**JOBS**.
1. In the SGA meeting article, why does Micheal Martinez want graduate students to have representation separate from SGA? Explain in one to three sentences.
2. Based on the SGA meeting article, do these statements agree with the text? Answer yes or no for each, and quote the deciding words.
(a) SGA voted on four amendments at its Feb. 9 meeting.
(b) The town hall to gather support is planned for Feb. 23.
(c) The University Senate has passed the minimum wage resolution.
3. List every person named in the SGA meeting article, along with the role the text gives each one.

**TEXT PASSAGE**.
..........
Ball State’s Student Government Association (SGA) voted on four amendments and proposed two amedments Feb. 9.
The meeting started with a special guest, Second-Year Doctoral Student Micheal Martinez, who asked for SGA’s support in developing representation for graduate students separate from SGA.
“The needs of graduate students are different than undergrad students. Many of us have had careers. Many of us have families,” Martinez said. “ Many of us are full-time employees, we have full-time jobs. And then we go to graduate school at night, on top of family and other commitments.”
After his meeting with SGA, Martinez along with his co-founder Jeffry Neuhouser will set up a date to speak with the University Senate. There will also be a town hall to garner support and to involve other departments Feb. 23.
“We are also in the process of developing our own constitution and the structuring of our governance within the SGA,” Martinez said.
Ball State has 25 governance committees. In those committees, there are 20 positions that can be filled strictly by graduate students and 23 positions that can be filled by either a graduate or an undergraduate student.
Martinez said currently eight of the 20 graduate positions have been filled, and eight of the 23 graduate or undergraduate positions have been filled — four of which are filled by undergraduate students.
“There’s zero representation in university government for graduate students,” Martinez said.
RELATED: Ball State SGA passes minimum wage resolution, now to be reviewed by University Senate
SGA President Tina Nguyen gave an update to SGA about the minimum wage resolution that was passed by SGA Dec. 8. The resolution was sent to the University Senate to be reviewed.
“There’s a working group looking at campus employment in a holistic way,” Nguyen said.
Senators introduced two amendments that proposed changes to the executive cabinet and standardized requirements for the Collegiate Caucus.
The first amendment was aimed at the executive cabinet and proposed to eliminate the archivist position. The amendment noted that the position of archivist has produced “mixed results” over the past few years.
..........
**RECORD LIST**.
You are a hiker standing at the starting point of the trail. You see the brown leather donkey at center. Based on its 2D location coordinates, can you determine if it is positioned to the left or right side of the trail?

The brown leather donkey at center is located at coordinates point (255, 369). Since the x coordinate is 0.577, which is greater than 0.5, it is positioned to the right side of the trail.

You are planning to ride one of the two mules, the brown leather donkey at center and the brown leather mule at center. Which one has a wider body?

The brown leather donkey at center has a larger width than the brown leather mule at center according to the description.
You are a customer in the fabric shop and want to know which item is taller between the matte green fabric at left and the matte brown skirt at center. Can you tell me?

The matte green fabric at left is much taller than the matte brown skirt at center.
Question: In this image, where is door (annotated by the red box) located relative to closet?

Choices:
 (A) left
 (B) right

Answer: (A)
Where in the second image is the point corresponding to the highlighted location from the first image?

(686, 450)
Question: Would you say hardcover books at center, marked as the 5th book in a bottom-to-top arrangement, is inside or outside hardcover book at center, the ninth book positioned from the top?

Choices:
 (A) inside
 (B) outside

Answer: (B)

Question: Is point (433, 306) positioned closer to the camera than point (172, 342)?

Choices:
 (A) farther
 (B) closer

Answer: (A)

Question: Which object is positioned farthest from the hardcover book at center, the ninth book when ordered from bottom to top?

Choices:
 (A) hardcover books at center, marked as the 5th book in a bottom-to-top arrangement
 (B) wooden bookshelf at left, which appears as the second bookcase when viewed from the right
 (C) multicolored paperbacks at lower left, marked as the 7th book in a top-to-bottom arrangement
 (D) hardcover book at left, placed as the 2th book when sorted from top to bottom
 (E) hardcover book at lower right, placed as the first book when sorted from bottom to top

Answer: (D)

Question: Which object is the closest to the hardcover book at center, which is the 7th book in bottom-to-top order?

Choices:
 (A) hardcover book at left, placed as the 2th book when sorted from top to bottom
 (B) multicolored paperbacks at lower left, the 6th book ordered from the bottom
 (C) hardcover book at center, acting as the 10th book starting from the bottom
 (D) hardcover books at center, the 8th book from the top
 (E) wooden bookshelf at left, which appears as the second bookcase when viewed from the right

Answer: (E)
..........
**OUTPUTS FOR THE TASKS**.
1. Martinez says graduate students' needs are different from undergraduates' needs. Many graduate students have had careers, have families, or work full-time jobs, and they attend graduate school at night on top of these commitments.

2.
(a) Yes: "voted on four amendments"
(b) Yes: "There will also be a town hall to garner support and to involve other departments Feb. 23."
(c) No: "The resolution was sent to the University Senate to be reviewed."

3.
- Micheal Martinez: Second-Year Doctoral Student
- Jeffry Neuhouser: Martinez's co-founder
- Tina Nguyen: SGA President